A month or so ago [during olympics] a television commercial aired, well many television commercials aired, but one in particular got a little more attention than others [sorry PETA, it's not P&G's work]. The first time I saw the spot my television was muted so I didn't pay much attention. It would continue to run throughout the 2014 Winter Olympic games...I eventually got a chance to see it audio and all. The spot was a :60 piece for Cadillac's new hybrid ELR via agency Rogue. Just last week amid an apparent barrage of outrage [neither Huffington Post nor Fox News count as anything more than a never ending soapbox-style counterpoint to anything that could ever be considered logical]. Aside from the fact that I tend take issue with both the extreme left and extreme right of anything, the sheer ignorance of both sides made take to the intarwebz.

*If for some reason you have not read Advertising Age's article about this then I would encourage you to do so now...I'll wait. If you have already read the article and for some reason have not seen the spot then here you go...

Are you done? Good. Hold your questions until the end please. Since we have an American theme going here, we'll start from the left and work our way right.

Ah the Huffington Post, taking "news" and selectively spoon feeding it to the bleeding heart set since 2005. Their argument here is that the takeaway from this spot is that the American Dream is "to work as hard as possible, take 0 time off and buy expensive shit". Here's a few thoughts on this: do we know that this person is the only one working and bringing home any money in the family? His wife looked pretty buttoned up to me. Also, are we to assume that this person is slaving away at some desk job for a fat cat boss? I look at this dude, I see the determination of somebody who to quote the end of the spot "makes their own luck" and probably owns their own business and EMPLOYS OTHERS. Helping to grow the economy of whatever city we are to believe he lives in; in other words putting people back to work which is what America really needs. Sorry HuffPo, I'm not buying that one.
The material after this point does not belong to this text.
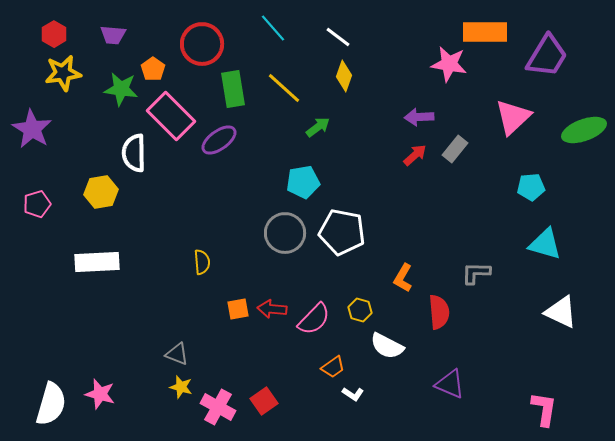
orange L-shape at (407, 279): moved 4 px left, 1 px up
If you've gotten this far and are starting to develop a feeling that I'm a right, wing bible banging hawk of war then you can kiss my ass, then go read a book. Myopic points of view breed thought processes not unlike the one I just described. Let's look at Fox Business' view of this. To paraphrase, it is a "celebration of profit seeking, productivity, and material posessions", I've got to meet this guy. Only somebody with those three things on his or her mind CONSTANTLY could garner that from a :60 commercial for a hybrid vehicle. I'll bet he says the same thing when he sees a girl scout selling cookies in from of the Home Depot or a Lemonade Stand at the corner of his pristine suburban street. This is a pretty decent testament to how out of touch the right can seem. Let's settle this - money does not buy happiness, money *can* buy peace of mind and peace of mind is a valuable commodity in our economic climate. Certain people feel that peace in different ways - walled up inside their castles, hunched over their favorite craft brew in that hip hole in the wall bar that nobody's heard of [yet], 2-putting for birdie at that exclusive country club or behind the counter making the city's sickest latté. Everybody wants to feel secure [don't look at me, look at Maslow], but everybody has a different definition of comfort. Some are currently comfortable and some want to be more comfortable than they currently are, cool? Cool.

How should we view this ad? Quite honestly, If Obsidian wasn't in the business of advertising then this one would have passed right by me. I would not have questioned it or it's motives - here's why: this advertisement is meant for a very specific person and just because it's on television doesn't mean that it's targeted at you like some internet banner ad [i'm looking at you, entitled Millenial]. To call this a celebration of a material possessions is equally ridiculous, the character says it all, it's just "stuff". Are we as Americans wrong for valuing our individuality? No way. Some of us pierce our faces and some of us buy cars, and some of us start businesses. They're all statements, and we're free to make them, ALL OF THEM because we live in America. Fact is, we don't know that this person is actually  as rich as some of the arguments would have us believe or if he's just leveraged to the hilt, underwater in his 40 year interest-only mortgage addicted to looking rich...does anyone remember 2008?

Here's the takeaway - there is nothing wrong with working hard. I do it. Everyday [no, I do not drive a Cadillac]. The reason I work hard is because I want Obsidian to be the best, not "pretty good". Is that egotistical? Not a chance. This is America founded on the idea that we had a better way of doing things than the Brits. That idea has lead to countless revolutions, many because the right person invested in the right idea...Yay Capitalism! Yes we have disagreements, but we're allowed to - whether you live on the right, the left or in the middle one thing has not and will not change, this is the land of the free and the home of the brave.